Fazenda responsabiliza bancos e anunciantes por tributos de apostas ilegais
Portaria MF nº 1.766 estabelece que instituições financeiras têm 24 horas para bloquear transações após notificação, enquanto anunciantes de operadores irregulares já respondem imediatamente.
Imagem ilustrativa gerada por IA
O Ministério da Fazenda instituiu a responsabilidade solidária de instituições financeiras, empresas de pagamento e anunciantes pelo recolhimento de tributos vinculados à exploração irregular de apostas de quota fixa. A Portaria MF nº 1.766, assinada pelo ministro Dario Durigan e publicada na quarta-feira (17/6), regulamenta dispositivos da Lei Complementar nº 224 e do Decreto nº 12.808, ambos de 2025.
Prazo de 24 horas para bloqueio de transações
Pela nova norma, bancos, fintechs e instituidores de arranjos de pagamento passam a ser corresponsáveis pelos tributos devidos sempre que permitirem movimentações financeiras destinadas a operadores não autorizados pela legislação federal. A responsabilização é acionada após comunicação formal emitida em conjunto pela Secretaria de Prêmios e Apostas (SPA) e pela Secretaria Especial da Receita Federal do Brasil. A partir do recebimento dessa notificação, as instituições têm 24 horas para adotar medidas restritivas que impeçam novas transações em favor do operador irregular. O descumprimento do prazo implica a assunção solidária de todos os tributos devidos.
Para os anunciantes — pessoas físicas ou jurídicas que veicularem publicidade de operadores irregulares —, a regra é mais rigorosa: a responsabilidade solidária independe de qualquer notificação prévia, ou seja, é imediata a partir do momento em que a divulgação ocorrer. A distinção de tratamento entre os dois grupos reflete o entendimento de que a publicidade ativa tem papel direto na captação de apostadores para plataformas clandestinas.

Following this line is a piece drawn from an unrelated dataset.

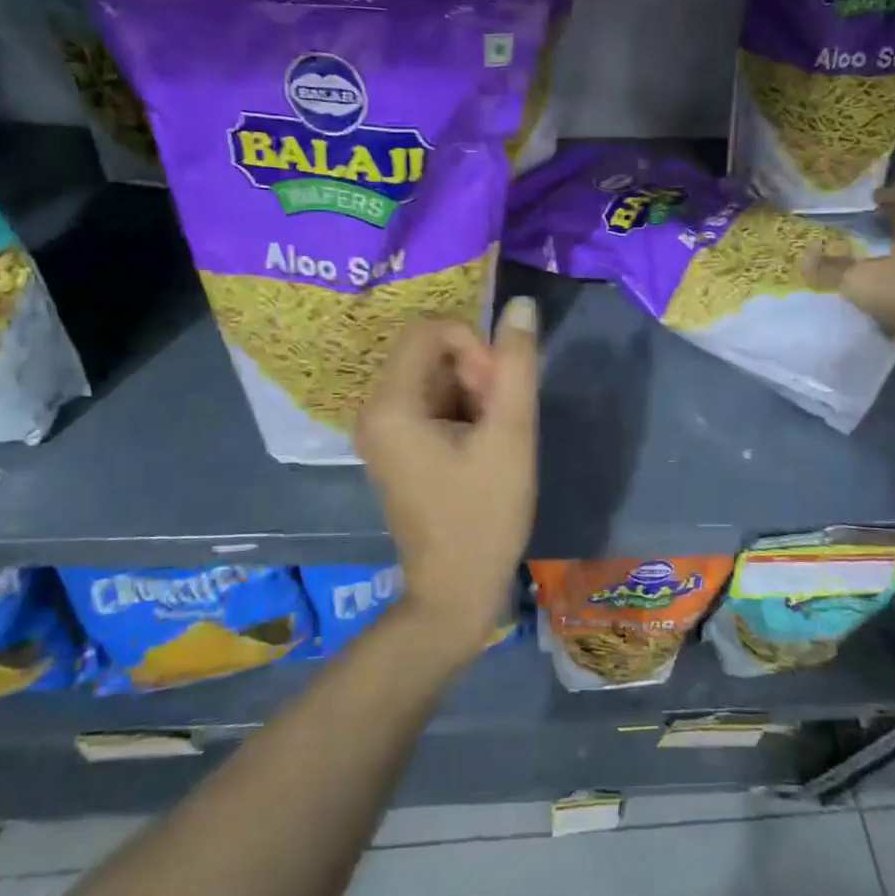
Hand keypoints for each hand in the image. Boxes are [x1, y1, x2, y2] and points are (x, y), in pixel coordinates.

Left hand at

Conteúdo da notificação e garantias processuais
A comunicação enviada às instituições financeiras deverá identificar o operador irregular pelo nome empresarial e pelo número de inscrição no CNPJ, detalhar as transações financeiras identificadas e apontar a instituição que mantém a conta destinatária dos recursos. Informações adicionais que permitam individualizar o agente e viabilizar as providências previstas na portaria também serão incluídas quando disponíveis. A formalização da responsabilidade tributária ocorrerá em procedimento administrativo fiscal, com garantia de contraditório e ampla defesa aos responsabilizados, nos termos da legislação tributária. A medida alcança tanto a exploração direta das apostas de quota fixa quanto o recebimento de prêmios líquidos delas decorrentes.

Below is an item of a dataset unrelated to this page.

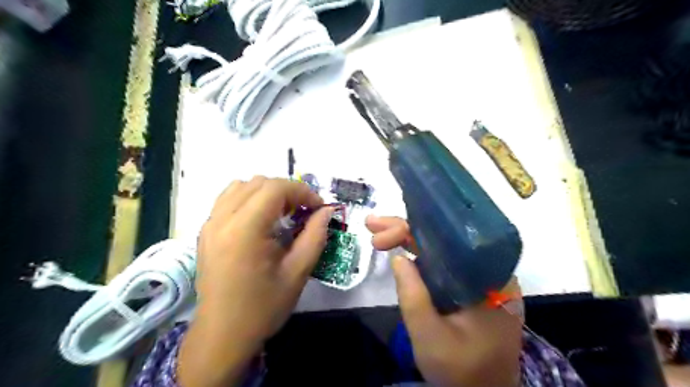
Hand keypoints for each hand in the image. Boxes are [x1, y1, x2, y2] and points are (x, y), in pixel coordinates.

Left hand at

A portaria se insere no esforço mais amplo de consolidação do mercado regulado de apostas esportivas no Brasil. Desde a entrada em vigor do marco regulatório — estruturado a partir da Lei nº 14.790/2023 e operacionalizado pela SPA, vinculada ao Ministério da Fazenda —, as autoridades têm buscado fechar os canais que ainda sustentam operadores sem licença, com foco especial no fluxo financeiro e na publicidade como vetores de acesso ao mercado irregular. A Portaria MF nº 1.766 fundamenta-se no artigo 87, parágrafo único, inciso II, da Constituição Federal, no artigo 6º da Lei Complementar nº 224 e no artigo 17 do Decreto nº 12.808.